We plan to apply super E. coli to real life in the future, and for this purpose we should take full account of biosafety and maneuverability. Like the design of TU_Darmstadt in 2014 iGEM project, we transferred hokD gene into our cells[9].

[1]Dodd, D., Kocherginskaya, S. A., Spies, M. A., Beery, K. E., Abbas, C. A., Mackie, R. I., & Cann, I. K. (2009). Biochemical analysis of a β-D-xylosidase and a bifunctional xylanase-ferulic acid esterase from a xylanolytic gene cluster in Prevotella ruminicola 23. Journal of bacteriology, 191(10), 3328-3338.

[2]Lakhundi, S. S. (2012). Synthetic biology approach to cellulose degradation.

[3]Kim, S. K., Park, Y. C., Lee, H. H., Jeon, S. T., Min, W. K., & Seo, J. H. (2015). Simple amino acid tags improve both expression and secretion of Candida antarctica lipase B in recombinant Escherichia coli. Biotechnology and bioengineering, 112(2), 346-355.

[4] Atsumi, S., Cann, A. F., Connor, M. R., Shen, C. R., Smith, K. M., Brynildsen, M. P., ... & Liao, J. C. (2008). Metabolic engineering of Escherichia coli for 1-butanol production. Metabolic engineering, 10(6), 305-311.

[5]Wen, R. C., & Shen, C. R. (2016). Self-regulated 1-butanol production in Escherichia coli based on the endogenous fermentative control. Biotechnology for biofuels, 9(1), 267.
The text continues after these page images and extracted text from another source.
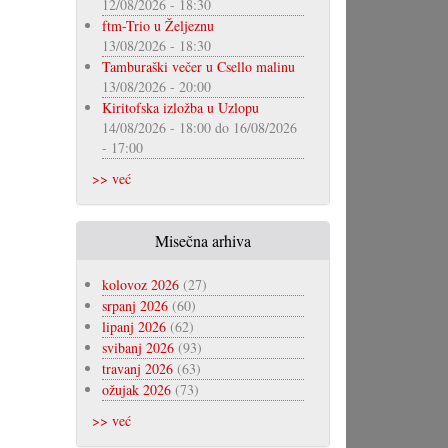
12/08/2026 - 18:30
ftm-Trio u Željeznu
13/08/2026 - 18:30
Tamburaški večer u Csello malinu
13/08/2026 - 20:00
Kiritofska izložba u Uzlopu
14/08/2026 - 18:00
do
16/08/2026
- 17:00
>> već
Misečna arhiva
kolovoz 2026
(27)
srpanj 2026
(60)
lipanj 2026
(62)
svibanj 2026
(93)
travanj 2026
(63)
ožujak 2026
(73)
>> već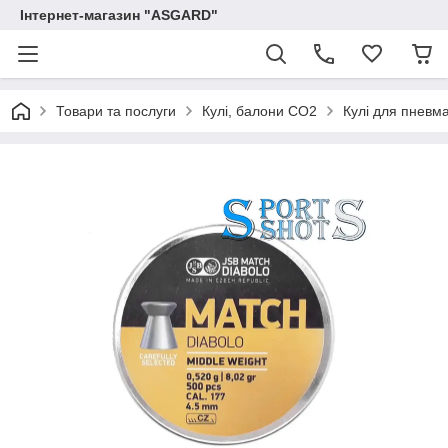
Інтернет-магазин "ASGARD"
Товари та послуги
Кулі, балони СО2
Кулі для пневма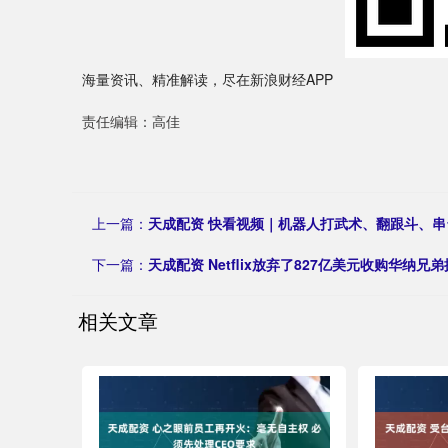
海量资讯、精准解读，尽在新浪财经APP
责任编辑：高佳
上一篇：
天成配资 快看视频｜机器人打武术、翻跟斗、
下一篇：
天成配资 Netflix放弃了827亿美元收购华纳兄
相关文章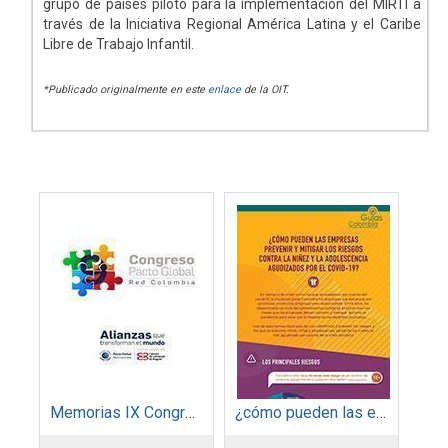
grupo de países piloto para la implementación del MIRTI a
través de la Iniciativa Regional América Latina y el Caribe
Libre de Trabajo Infantil.
*Publicado originalmente en este
enlace
de la OIT.
Memorias IX Congreso Pacto Global 2019
¿cómo pueden las empresas prevenir y mitigar los riesgos contra la niñez y la adolescencia agudizados por el COVID-19?La iniciativa multiactor Guías Colombia en Empresas, Derechos Humanos y Derecho In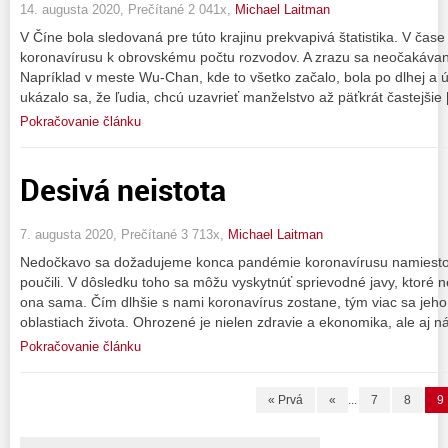
14. augusta 2020, Prečítané 2 041x,
Michael Laitman
V Číne bola sledovaná pre túto krajinu prekvapivá štatistika. V čase
koronavírusu k obrovskému počtu rozvodov. A zrazu sa neočakávane o
Napríklad v meste Wu-Chan, kde to všetko začalo, bola po dlhej a úp
ukázalo sa, že ľudia, chcú uzavrieť manželstvo až päťkrát častejšie
Pokračovanie článku
Desivá neistota
7. augusta 2020, Prečítané 3 713x,
Michael Laitman
Nedočkavo sa dožadujeme konca pandémie koronavírusu namiesto t
poučili. V dôsledku toho sa môžu vyskytnúť sprievodné javy, ktoré
ona sama. Čím dlhšie s nami koronavírus zostane, tým viac sa jeho
oblastiach života. Ohrozené je nielen zdravie a ekonomika, ale aj n
Pokračovanie článku
« Prvá
«
...
7
8
9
[6]Zingaro, K. A., & Papoutsakis, E. T. (2013). GroESL overexpression imparts Escherichia coli tolerance to i-, n-, and 2-butanol, 1, 2, 4-butanetriol and ethanol with complex and unpredictable patterns. Metabolic engineering, 15, 196-205.
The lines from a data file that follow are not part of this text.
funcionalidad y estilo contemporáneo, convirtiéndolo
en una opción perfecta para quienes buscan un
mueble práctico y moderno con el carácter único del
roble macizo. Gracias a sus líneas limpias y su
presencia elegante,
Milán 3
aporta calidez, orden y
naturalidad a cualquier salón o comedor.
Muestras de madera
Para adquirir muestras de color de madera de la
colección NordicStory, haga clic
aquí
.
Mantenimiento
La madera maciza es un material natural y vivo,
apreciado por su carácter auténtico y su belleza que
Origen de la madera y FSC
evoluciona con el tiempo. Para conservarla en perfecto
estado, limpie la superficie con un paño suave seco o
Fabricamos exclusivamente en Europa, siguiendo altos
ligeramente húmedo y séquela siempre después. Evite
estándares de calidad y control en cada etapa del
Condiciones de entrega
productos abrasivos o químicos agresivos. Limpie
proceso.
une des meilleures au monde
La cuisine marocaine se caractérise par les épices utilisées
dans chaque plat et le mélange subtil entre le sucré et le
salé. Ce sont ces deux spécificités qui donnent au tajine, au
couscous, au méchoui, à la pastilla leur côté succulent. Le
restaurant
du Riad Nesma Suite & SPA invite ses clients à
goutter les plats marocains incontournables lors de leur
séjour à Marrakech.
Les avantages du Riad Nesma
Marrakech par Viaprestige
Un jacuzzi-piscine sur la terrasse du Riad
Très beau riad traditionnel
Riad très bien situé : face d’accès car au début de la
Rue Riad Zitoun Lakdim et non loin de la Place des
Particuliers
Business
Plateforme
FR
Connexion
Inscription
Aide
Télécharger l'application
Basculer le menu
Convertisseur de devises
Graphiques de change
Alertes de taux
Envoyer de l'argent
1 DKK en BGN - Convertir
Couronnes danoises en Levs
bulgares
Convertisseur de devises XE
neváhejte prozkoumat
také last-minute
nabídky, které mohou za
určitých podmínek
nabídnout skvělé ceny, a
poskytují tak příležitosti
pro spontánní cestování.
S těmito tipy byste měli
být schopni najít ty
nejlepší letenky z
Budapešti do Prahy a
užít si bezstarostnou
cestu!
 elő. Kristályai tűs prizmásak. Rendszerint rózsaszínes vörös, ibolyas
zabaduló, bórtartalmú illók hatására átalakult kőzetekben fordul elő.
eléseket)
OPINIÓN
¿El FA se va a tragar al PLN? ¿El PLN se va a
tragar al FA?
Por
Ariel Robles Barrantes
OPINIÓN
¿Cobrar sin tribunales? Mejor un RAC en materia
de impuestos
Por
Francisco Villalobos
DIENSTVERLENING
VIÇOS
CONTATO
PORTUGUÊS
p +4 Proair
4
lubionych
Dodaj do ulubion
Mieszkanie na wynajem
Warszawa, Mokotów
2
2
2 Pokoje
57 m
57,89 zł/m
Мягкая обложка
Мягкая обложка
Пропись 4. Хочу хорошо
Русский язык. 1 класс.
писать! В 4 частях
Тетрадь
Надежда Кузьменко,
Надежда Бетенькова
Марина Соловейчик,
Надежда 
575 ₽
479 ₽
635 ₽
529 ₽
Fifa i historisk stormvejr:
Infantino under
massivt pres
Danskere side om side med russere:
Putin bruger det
[7]Yoshida, A., Nishimura, T., Kawaguchi, H., Inui, M., & Yukawa, H. (2005). Enhanced hydrogen production from formic acid by formate hydrogen lyase-overexpressing Escherichia coli strains. Applied and Environmental Microbiology, 71(11), 6762-6768.
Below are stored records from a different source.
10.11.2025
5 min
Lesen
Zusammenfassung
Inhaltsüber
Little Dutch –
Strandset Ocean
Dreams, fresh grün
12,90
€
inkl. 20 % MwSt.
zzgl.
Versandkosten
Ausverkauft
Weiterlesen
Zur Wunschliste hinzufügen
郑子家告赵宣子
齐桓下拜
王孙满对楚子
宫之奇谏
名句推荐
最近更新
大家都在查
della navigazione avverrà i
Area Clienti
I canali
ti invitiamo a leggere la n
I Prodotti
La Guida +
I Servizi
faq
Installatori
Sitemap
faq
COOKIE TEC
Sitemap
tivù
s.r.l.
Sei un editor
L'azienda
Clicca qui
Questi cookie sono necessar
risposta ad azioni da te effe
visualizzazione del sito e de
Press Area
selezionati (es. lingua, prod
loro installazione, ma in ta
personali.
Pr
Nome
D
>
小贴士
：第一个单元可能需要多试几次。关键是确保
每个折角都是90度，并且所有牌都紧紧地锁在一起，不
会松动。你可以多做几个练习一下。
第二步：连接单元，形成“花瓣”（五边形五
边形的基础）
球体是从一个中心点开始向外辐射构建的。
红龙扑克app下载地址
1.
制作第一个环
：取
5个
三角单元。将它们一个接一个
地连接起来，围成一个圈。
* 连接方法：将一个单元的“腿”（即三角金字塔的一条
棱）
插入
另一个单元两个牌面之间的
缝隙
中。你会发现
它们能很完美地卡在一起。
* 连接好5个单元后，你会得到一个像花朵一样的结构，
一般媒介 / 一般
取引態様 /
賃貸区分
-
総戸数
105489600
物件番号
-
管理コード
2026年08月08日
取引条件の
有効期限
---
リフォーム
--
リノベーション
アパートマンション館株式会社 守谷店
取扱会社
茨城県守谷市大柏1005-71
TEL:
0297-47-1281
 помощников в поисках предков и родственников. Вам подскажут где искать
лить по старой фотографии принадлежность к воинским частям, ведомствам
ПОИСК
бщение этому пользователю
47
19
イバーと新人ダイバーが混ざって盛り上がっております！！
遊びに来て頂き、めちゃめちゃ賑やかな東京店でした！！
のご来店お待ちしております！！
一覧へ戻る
[8]Chittibabu, G., Nath, K., & Das, D. (2006). Feasibility studies on the fermentative hydrogen production by recombinant Escherichia coli BL-21. Process Biochemistry, 41(3), 682-688.

[9]Gerdes, K., et al., Mechanism of postsegregational killing by the hok gene product of the parB system of plasmid R1 and its homology with the relF gene product of the E. coli relB operon. Embo j, 1986. 5(8): p. 2023-9.